• _WHAT TO DO_
Count every line of the material that holds the string "neck". Respond with the total only.

• _MATERIAL FOR THIS EXERCISE_
· · · · · · ·

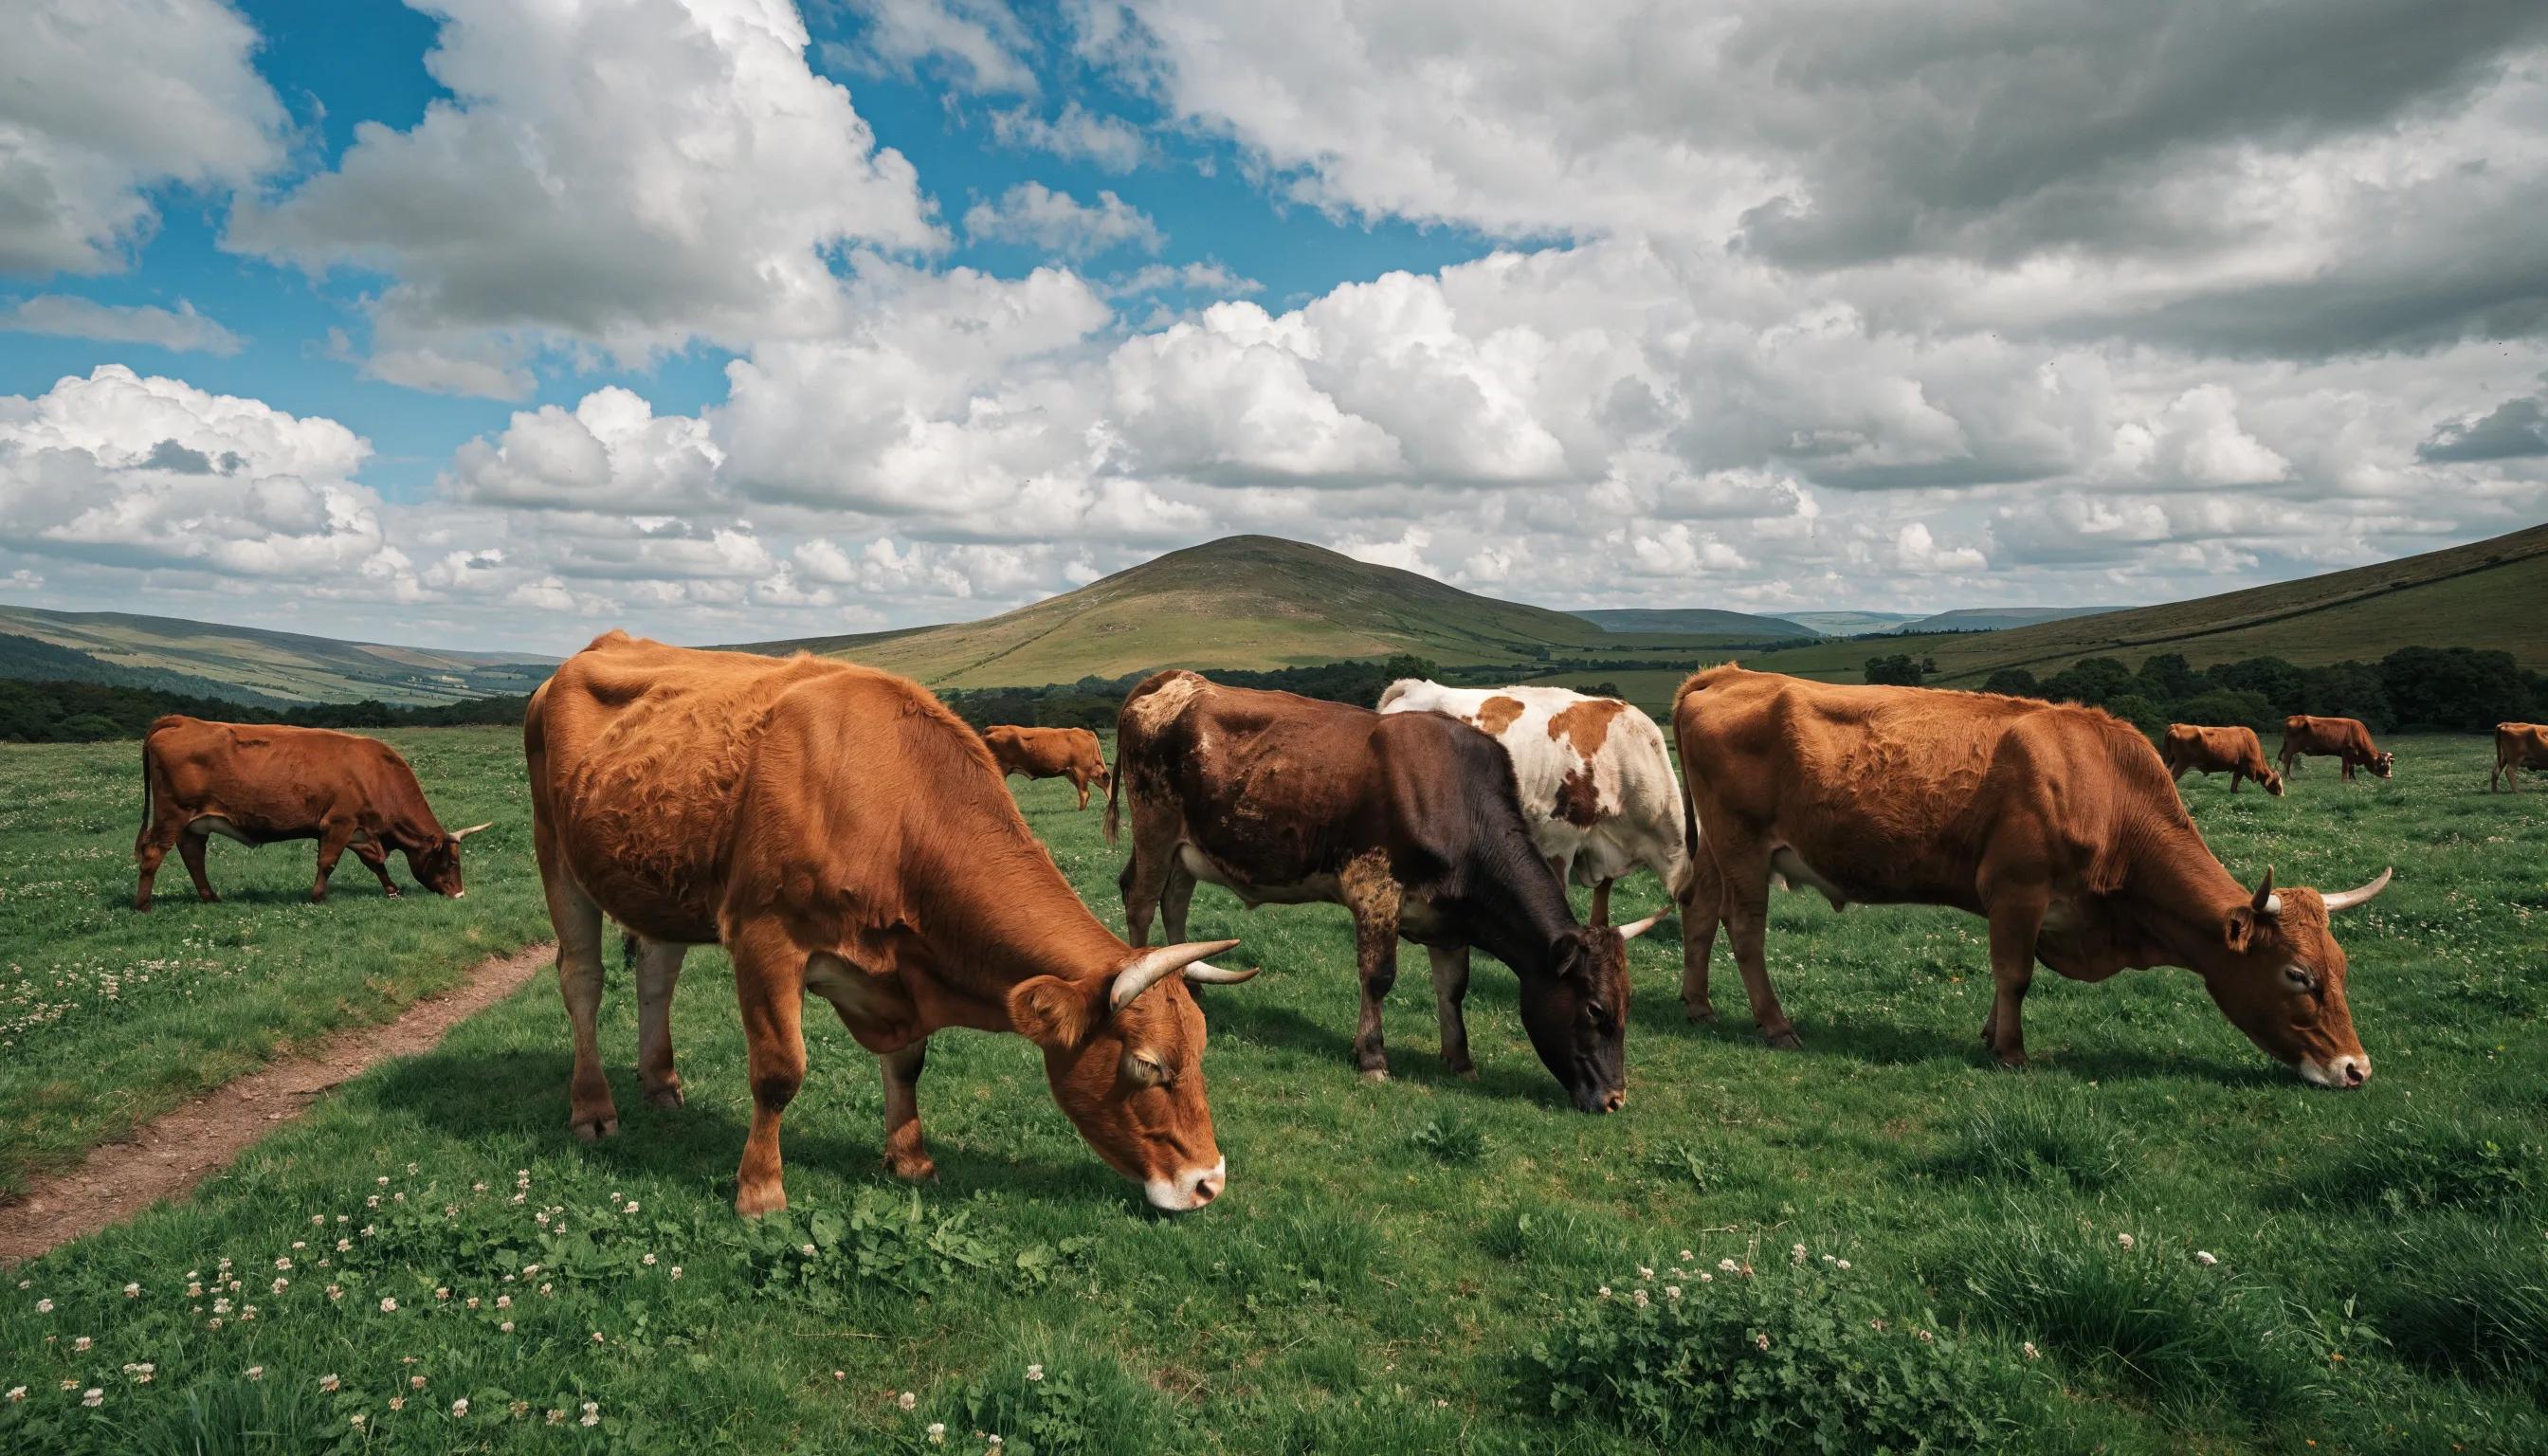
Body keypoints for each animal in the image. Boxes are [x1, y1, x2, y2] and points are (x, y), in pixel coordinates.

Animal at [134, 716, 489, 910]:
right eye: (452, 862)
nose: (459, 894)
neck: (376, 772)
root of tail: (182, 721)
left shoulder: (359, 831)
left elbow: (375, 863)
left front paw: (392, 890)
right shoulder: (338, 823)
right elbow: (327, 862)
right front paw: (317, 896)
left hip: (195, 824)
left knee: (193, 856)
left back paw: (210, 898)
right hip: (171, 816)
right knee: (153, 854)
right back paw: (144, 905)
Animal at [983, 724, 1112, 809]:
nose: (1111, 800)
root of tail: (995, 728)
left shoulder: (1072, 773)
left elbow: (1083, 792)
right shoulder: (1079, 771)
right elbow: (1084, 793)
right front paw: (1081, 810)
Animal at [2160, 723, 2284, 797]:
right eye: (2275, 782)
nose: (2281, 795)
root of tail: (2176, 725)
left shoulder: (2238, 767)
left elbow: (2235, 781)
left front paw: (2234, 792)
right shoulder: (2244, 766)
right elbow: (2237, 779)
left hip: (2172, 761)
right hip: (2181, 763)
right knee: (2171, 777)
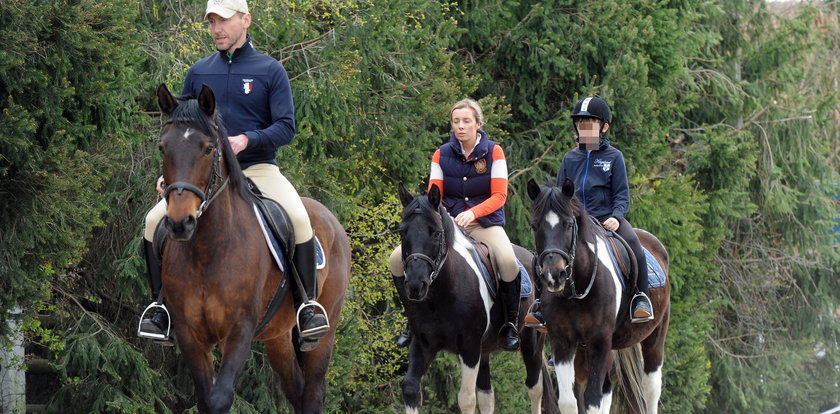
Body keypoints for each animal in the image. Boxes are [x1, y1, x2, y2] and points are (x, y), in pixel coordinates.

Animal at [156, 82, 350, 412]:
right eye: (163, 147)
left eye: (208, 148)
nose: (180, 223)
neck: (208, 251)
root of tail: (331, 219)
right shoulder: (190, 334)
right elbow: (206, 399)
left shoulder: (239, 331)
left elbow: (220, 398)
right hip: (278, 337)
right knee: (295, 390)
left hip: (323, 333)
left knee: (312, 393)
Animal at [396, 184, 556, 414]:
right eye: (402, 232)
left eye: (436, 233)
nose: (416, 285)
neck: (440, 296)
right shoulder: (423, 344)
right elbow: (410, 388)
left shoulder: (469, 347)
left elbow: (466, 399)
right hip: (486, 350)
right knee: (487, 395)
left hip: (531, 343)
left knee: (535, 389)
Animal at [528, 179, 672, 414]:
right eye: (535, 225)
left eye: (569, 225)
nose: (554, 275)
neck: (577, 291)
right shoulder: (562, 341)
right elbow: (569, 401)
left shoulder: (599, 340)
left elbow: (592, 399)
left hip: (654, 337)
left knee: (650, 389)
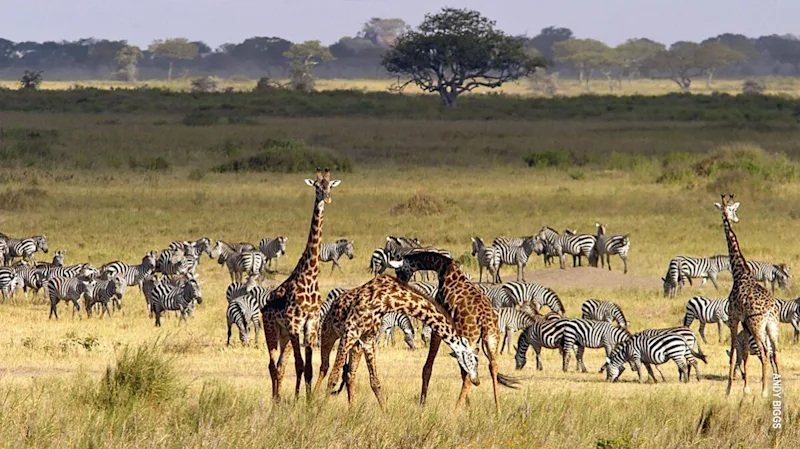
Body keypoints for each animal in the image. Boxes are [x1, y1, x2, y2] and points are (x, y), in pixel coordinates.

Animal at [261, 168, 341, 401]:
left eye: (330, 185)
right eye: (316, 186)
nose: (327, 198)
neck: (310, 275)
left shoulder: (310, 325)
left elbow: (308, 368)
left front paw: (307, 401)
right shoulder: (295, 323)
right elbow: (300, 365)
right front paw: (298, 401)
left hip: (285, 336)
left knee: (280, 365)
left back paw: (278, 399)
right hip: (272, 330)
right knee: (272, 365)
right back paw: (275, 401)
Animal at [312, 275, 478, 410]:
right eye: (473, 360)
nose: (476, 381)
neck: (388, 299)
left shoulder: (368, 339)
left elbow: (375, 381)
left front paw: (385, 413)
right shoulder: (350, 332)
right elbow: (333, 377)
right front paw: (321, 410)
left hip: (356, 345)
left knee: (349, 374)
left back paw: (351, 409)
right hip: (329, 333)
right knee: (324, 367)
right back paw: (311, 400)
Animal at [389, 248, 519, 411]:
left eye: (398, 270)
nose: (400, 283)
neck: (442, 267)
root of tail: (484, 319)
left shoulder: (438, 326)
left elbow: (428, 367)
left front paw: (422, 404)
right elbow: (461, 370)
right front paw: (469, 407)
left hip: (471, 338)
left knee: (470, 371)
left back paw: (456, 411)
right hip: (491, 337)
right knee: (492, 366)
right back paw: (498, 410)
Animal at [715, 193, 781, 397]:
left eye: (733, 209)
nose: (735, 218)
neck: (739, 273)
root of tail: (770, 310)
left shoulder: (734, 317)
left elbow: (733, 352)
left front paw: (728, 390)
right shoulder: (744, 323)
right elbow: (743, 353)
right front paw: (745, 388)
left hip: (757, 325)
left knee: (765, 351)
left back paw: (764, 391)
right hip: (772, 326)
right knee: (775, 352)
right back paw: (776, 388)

· · · · · · ·

• _RESULT BELOW_
8